Hólger Matamoros

Personal information
- Full name: Hólger Eduardo Matamoros Chunga
- Date of birth: 4 January 1985 (age 41)
- Place of birth: Machala, El Oro, Ecuador
- Height: 1.70 m (5 ft 7 in)
- Position: Midfielder

Team information
- Current team: El Nacional
- Number: 7

Senior career*
- Years: Team / Apps / (Gls)
- 2005–2010: Deportivo Cuenca / 169 / (17)
- 2011–2013: Barcelona SC / 82 / (9)
- 2014–2015: LDU Quito / 69 / (9)
- 2016–2019: Emelec / 84 / (8)
- 2020–: El Nacional / 3 / (0)

International career
- 2009: Ecuador / 1 / (0)

= Hólger Matamoros =

Ecuatorian footballer (born 1985)

Hólger Eduardo Matamoros Chunga (born 4 January 1985) is an Ecuadorian footballer who plays for C.D. El Nacional.

==Club career==
===Club Deportivo Cuenca===
Matamoros has been playing for Cuenca since 2006. He was part of the squad who participated in the Copa Libertadores 2006. He is known as a key player for Cuenca in recent days. In 2008, he played in the copa libertadores with Lanús, Estudiantes de La Plata, and Danubio F.C. He helped Cuenca achieve a win in the group stage against Estudiantes which finished 1–0 in Ecuador. Although they were eliminated in the group stage, they made a great performance for what was expected from them.
Matamoros has recently contributed numerous assists in Cuenca's magnificent run of form in the 2009 Libertadores edition. Placed in Group 2 with Boca Juniors, Deportivo Táchira, and Guaraní, they won all three home games, including a historic 1–0 victory over Boca.
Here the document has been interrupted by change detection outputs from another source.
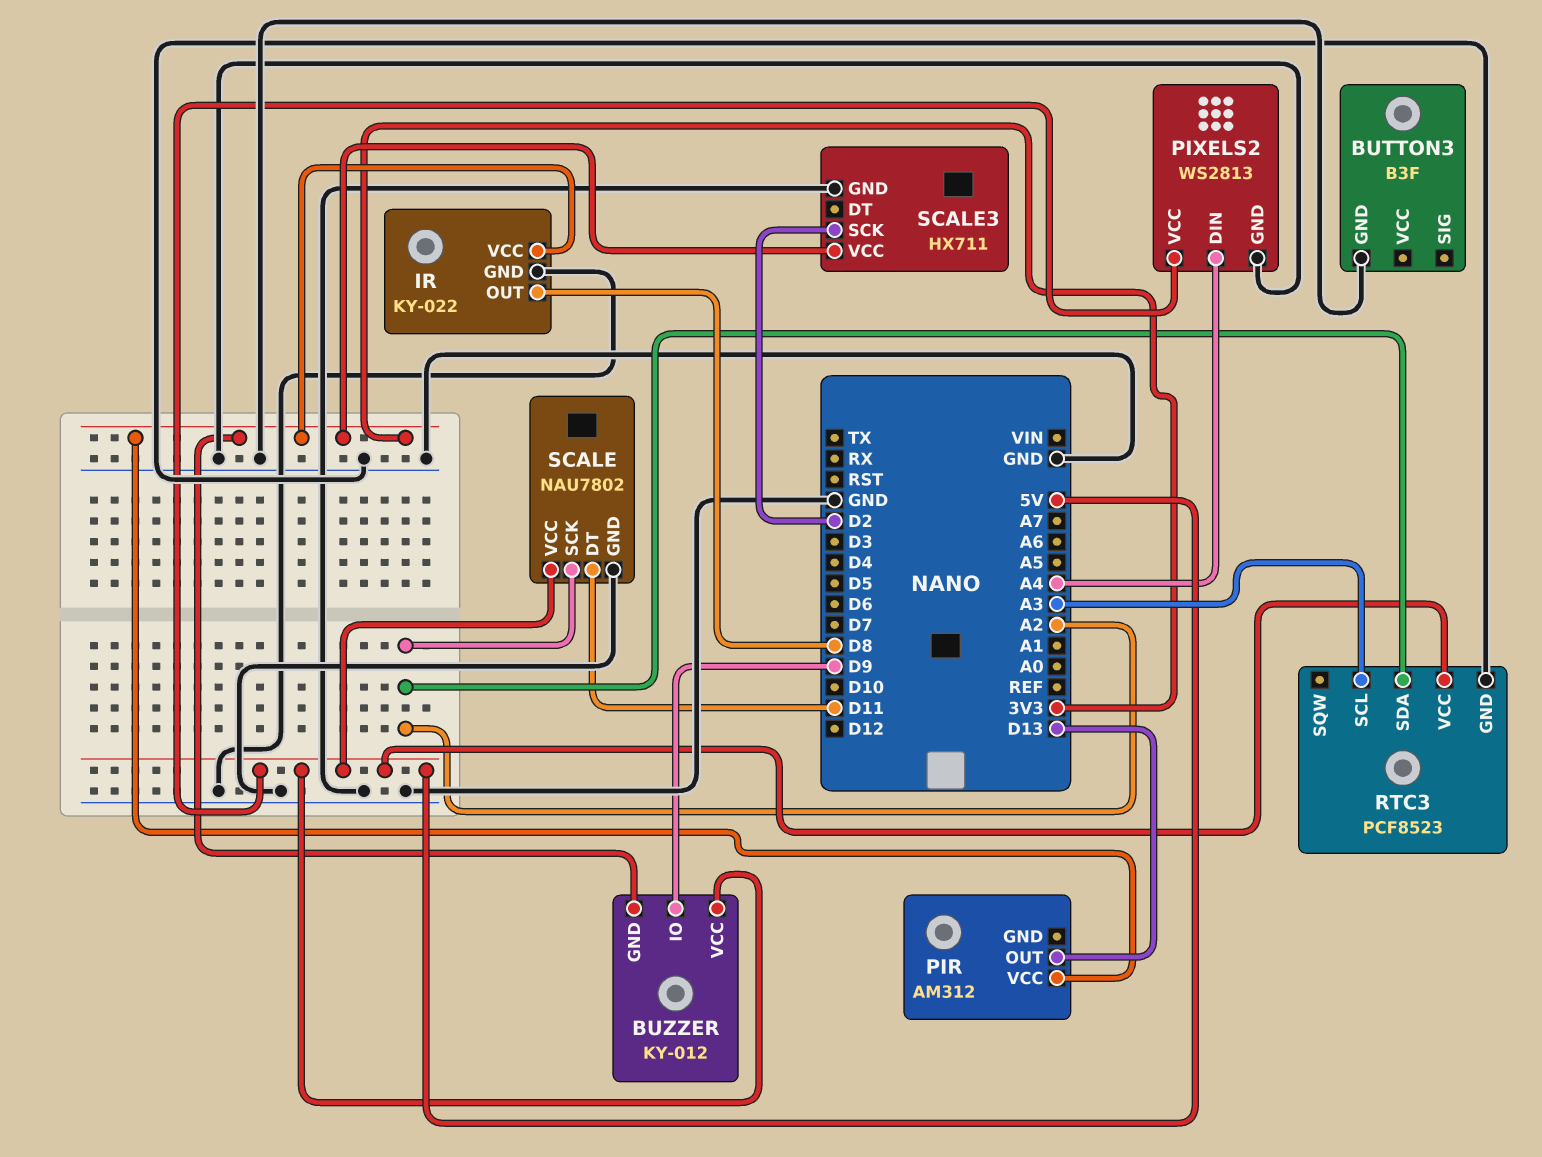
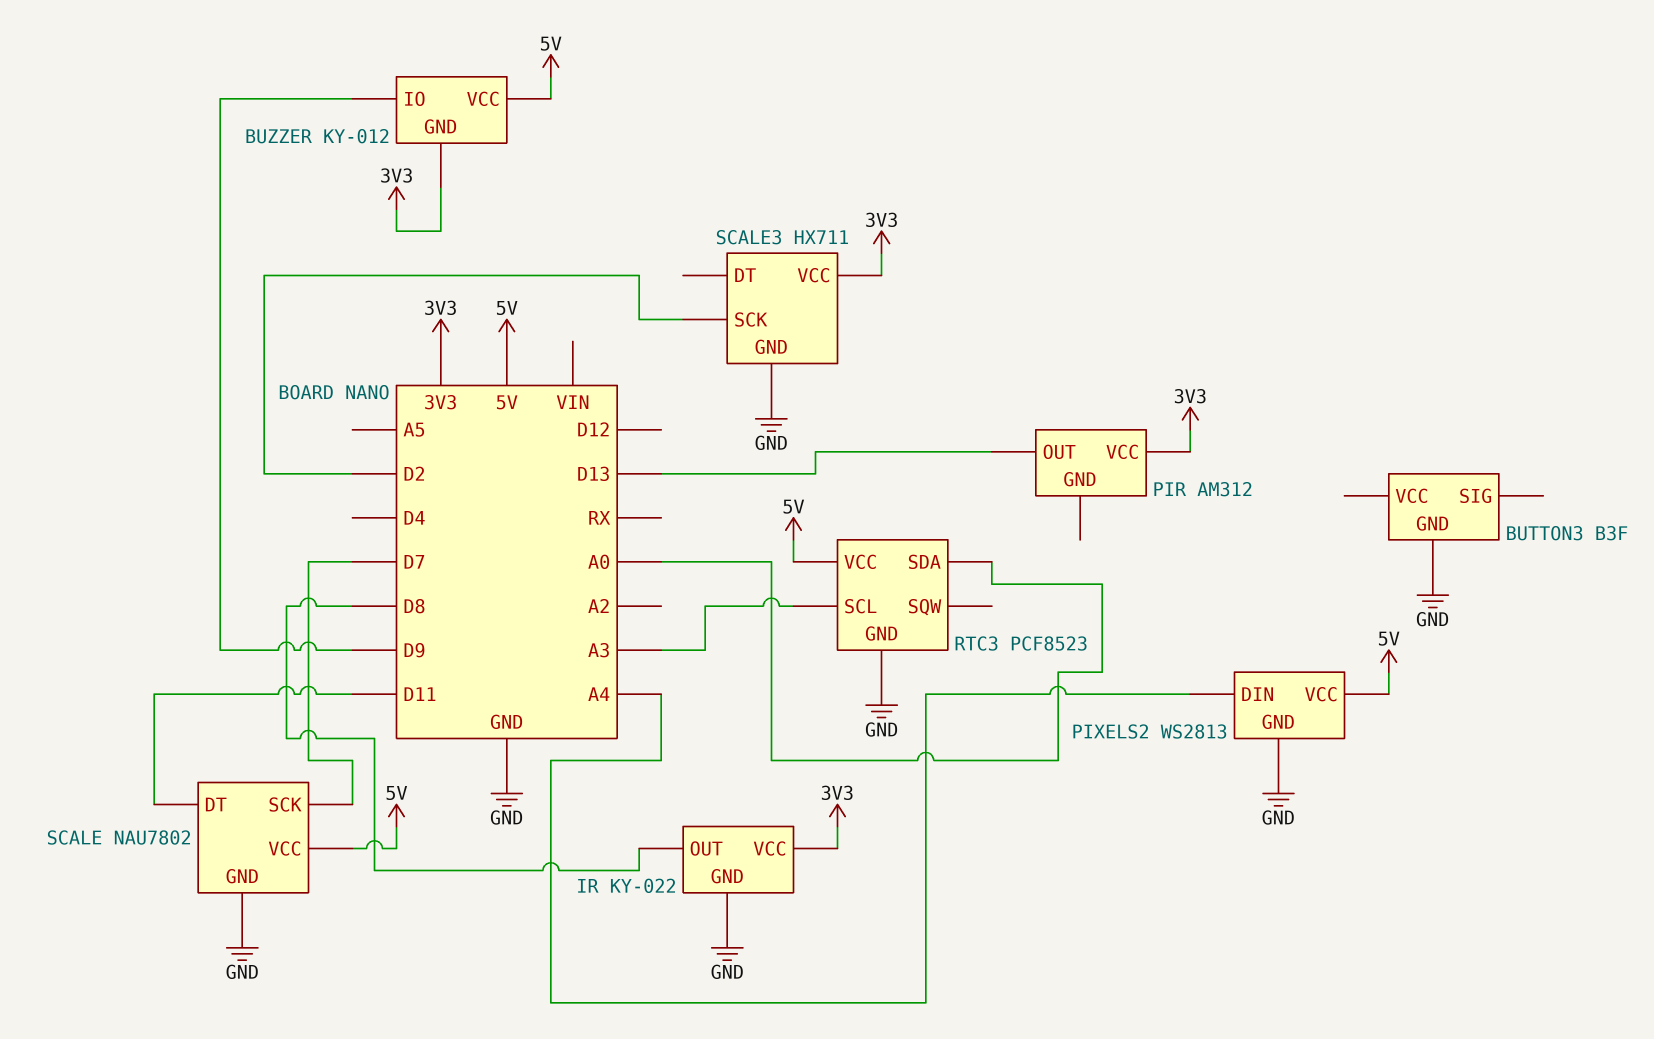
RTC3 pin SDA: A2 -> A0
SCALE pin SCK: A2 -> D7

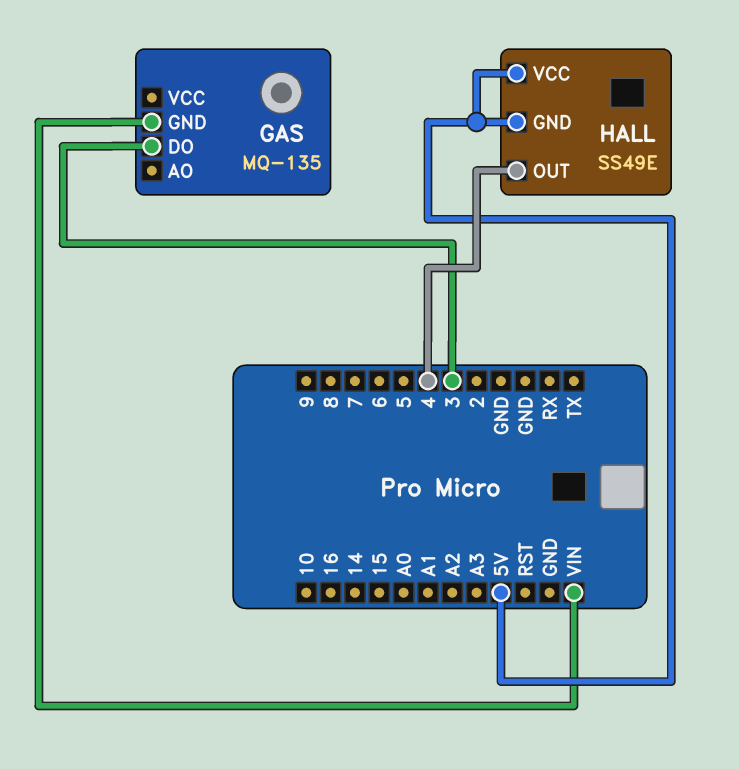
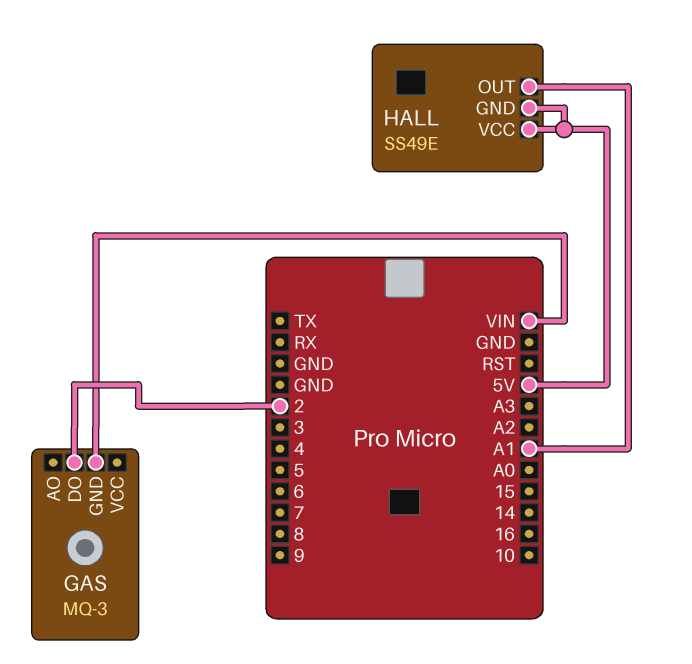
GAS: MQ-135 -> MQ-3
GAS pin DO: 3 -> 2
HALL pin OUT: 4 -> A1

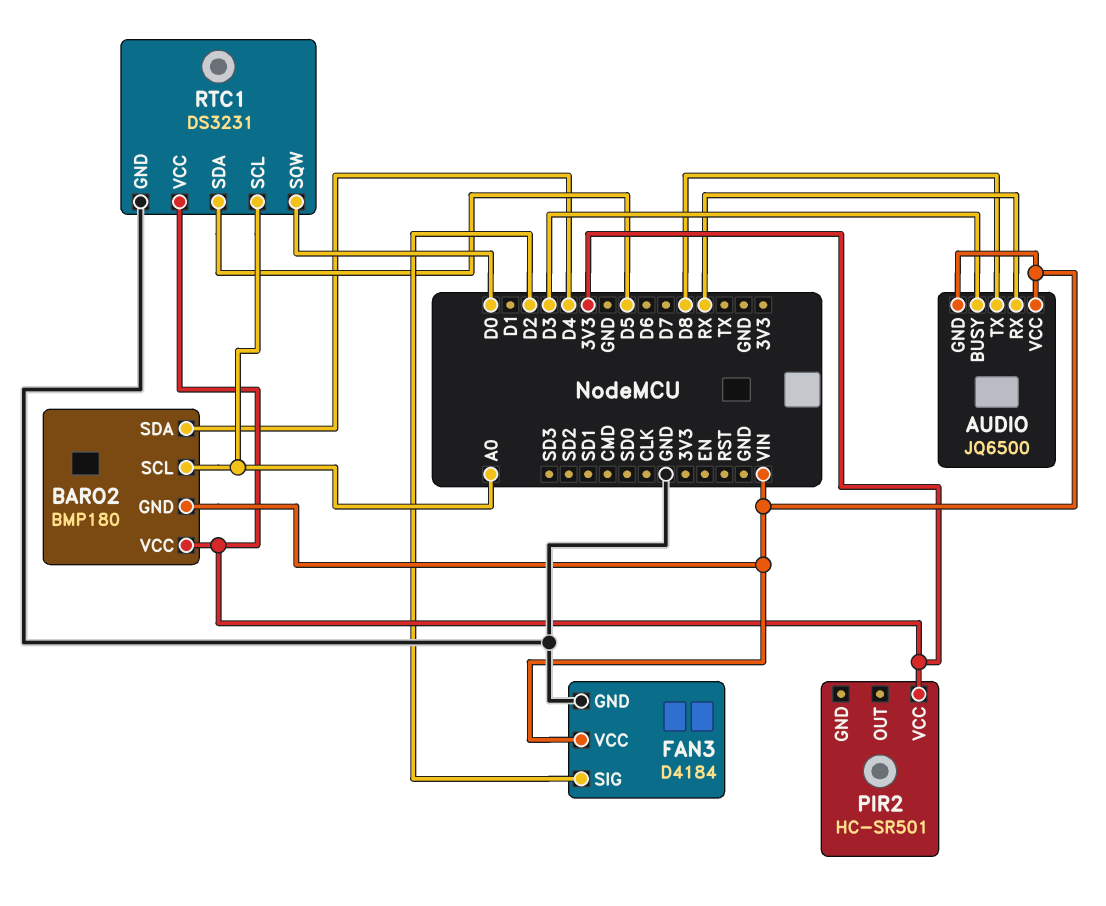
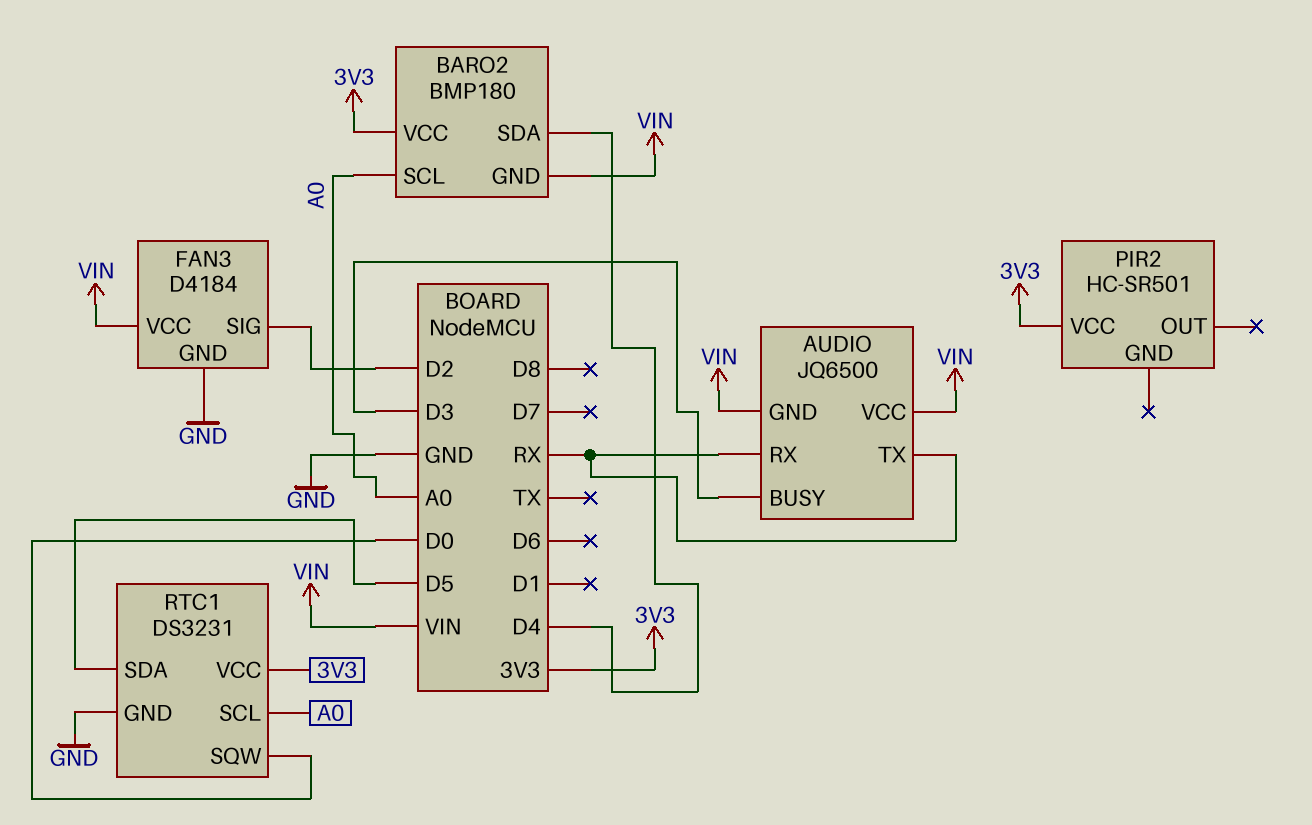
AUDIO pin TX: D8 -> RX

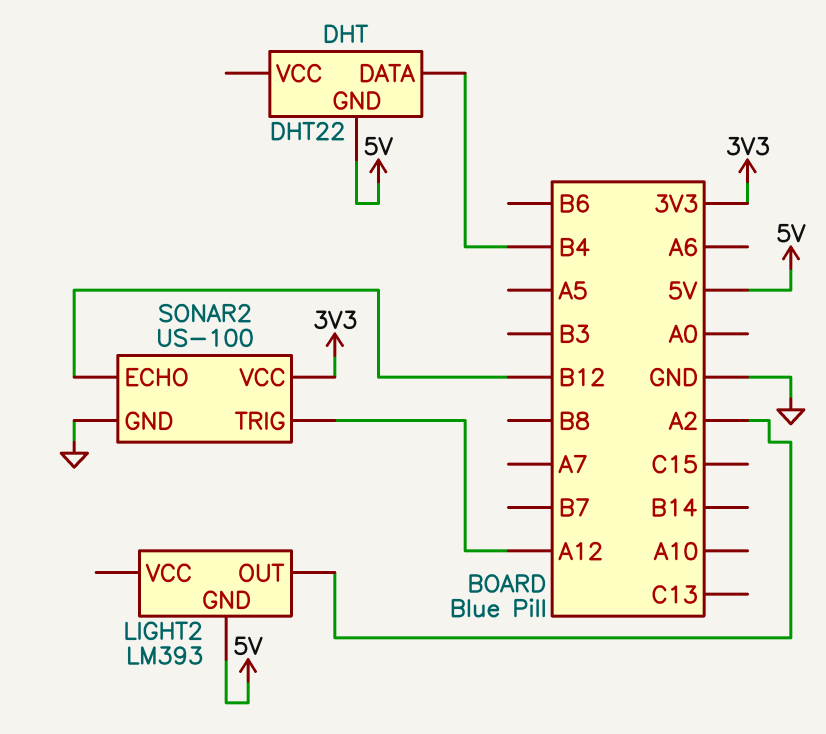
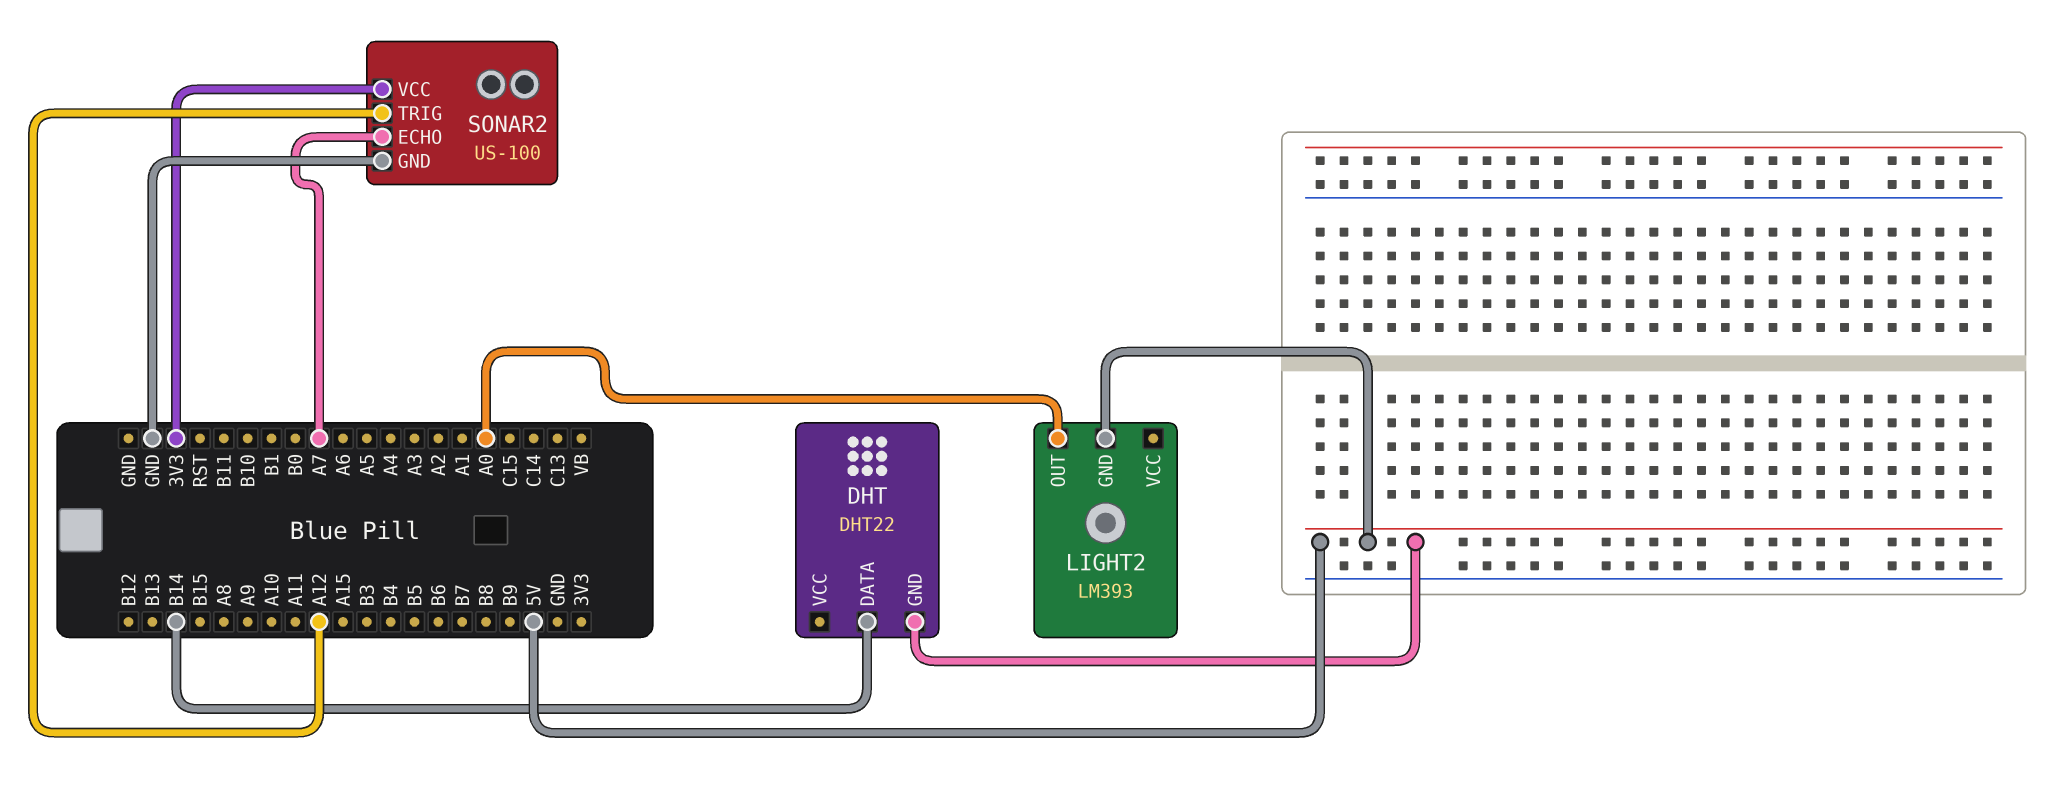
DHT pin DATA: B4 -> B14
LIGHT2 pin OUT: A2 -> A0
SONAR2 pin ECHO: B12 -> A7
They are currently in the Round of 16 with Caracas FC. In the first leg against Caracas, Matamoros played a part in the assist on the final goal that helped win the match 2–1.

===Barcelona Sporting Club===

Matamoros played three seasons for BSC.

==International career==
Matamoros received his first call-up on 4 August 2009, for the upcoming friendly against Jamaica on 12 August 2009, where he made his debut in a 0–0 draw with the Caribbean team.